Daniel, you and I are always on the same page! I just got my copy of the book as well! This is a marvelous book, but it will take the better part of a year to get through. Nonetheless, this book will serve as the encyclopedia for causal inference (in the binary treatment case, as the authors point out).
Good to see you on these pages. Yea, at 600+ pages it will be a lot of coffee breaks, and it really isn't a coffee break book. They use it for a one-term course, so I guess that is a guide to how much work is needed (though hopefully much is review).
Nisa, we've written a brief tutorial on casual identification and estimation, which covers some of the key concepts (see attachment). We also have a video recording of a seminar on the same topic (see attached link).
https://bayesia.wistia.com/medias/71n20ufyv9
Article Causality for Policy Assessment and Impact Analysis - Direct...
Thanks very much everyone for your valuable input and suggestions! These are very interesting reads. Just to share with everyone, I'm also reading Elwart's paper which gives examples in sociology.

What the task asks: Translate this sentence from the causal inference discussion above into Spanish: "This is a marvelous book, but it will take the better part of a year to get through."

Dataset extract:
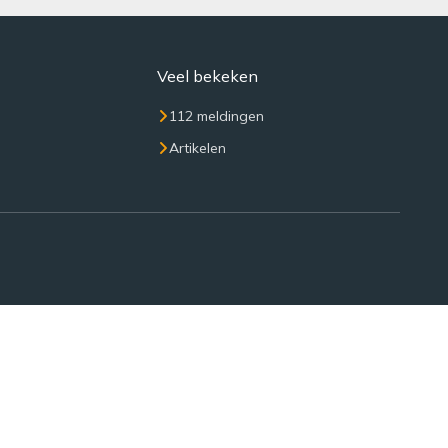
Veel bekeken
112 meldingen
Artikelen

Response to the exercise: Es un libro maravilloso, pero llevará la mayor parte de un año terminarlo.